Like the masterpiece of Chinese animation, THE MONKEY KING / DA NAO TIAN GONG / 大闹天宫 / 大鬧天宮 (1961, by Wan Lai-ming and his brothers), PAN SI DONG / THE SPIDER CAVE is based on The Journey to the West, the classic novel on the pilgrimage of the monk Xuanzang to India during the Tang Dynasty (618-907). He has three disciples, Monkey, Pigsy, and Sandy, plus a fourth character, the Dragon prince, who has taken the form of a white horse and carries Zuanzang. (Formulations adapted from The Chinese Mirror. A Journal of Chinese Film History).
This film is based on events in chapters 23-86 of the novel, including the land of women and spider spirits.
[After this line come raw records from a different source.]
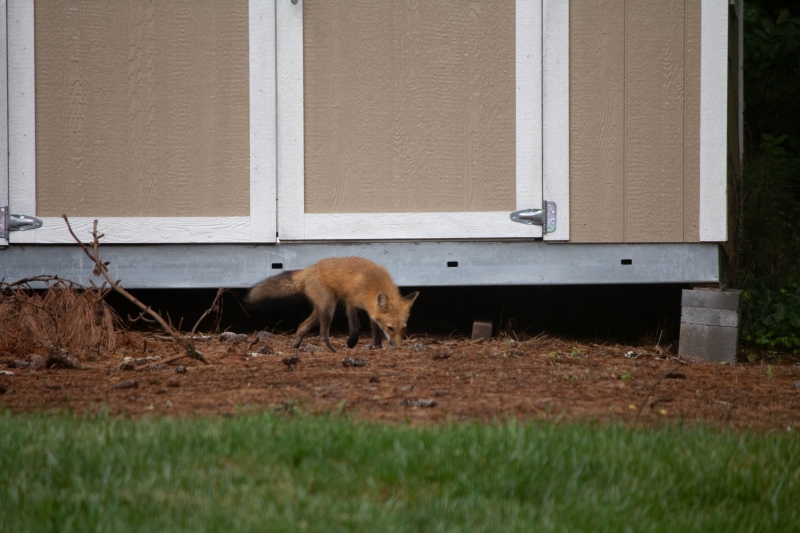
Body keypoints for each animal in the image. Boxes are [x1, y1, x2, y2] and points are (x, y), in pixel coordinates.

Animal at [246, 257, 419, 352]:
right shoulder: (350, 302)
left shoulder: (372, 311)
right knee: (322, 336)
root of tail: (308, 269)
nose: (398, 348)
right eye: (390, 328)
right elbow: (355, 328)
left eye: (403, 328)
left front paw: (377, 347)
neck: (372, 283)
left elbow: (376, 332)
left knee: (302, 326)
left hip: (320, 310)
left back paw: (295, 347)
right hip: (329, 307)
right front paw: (351, 343)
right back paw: (331, 351)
Memorable images include views of a banquet being prepared in the cave, metamorphoses into spiders, the web of love, the cleansing fire, and "all threads of loveburned - such is life". Nude bath scenes of the original film have been cut.
I have seen Chinese silent films before, including ones starring the legendary Ruan Lingyu, but this one is different.
THE SPIDER CAVE is a religious film, a fantasyfilm, a fairy-tale film, perhaps an erotic film, but not in the cut print we saw, and a film with affinities with Shanghai Opera. It is often charming, attimes amateurish, even resembling a home movie or a student romp. There is a sense of filmed theatre, yet also of true inspiration. We are at the origins of a film tradition which continued later with the Shaw Brothers (who remade this as THE CAVE OF THE SILKEN WEB) and others but in the 1930s the budding tradition was cut short with the tightening of censorship.
A great treasure has been brought back to life.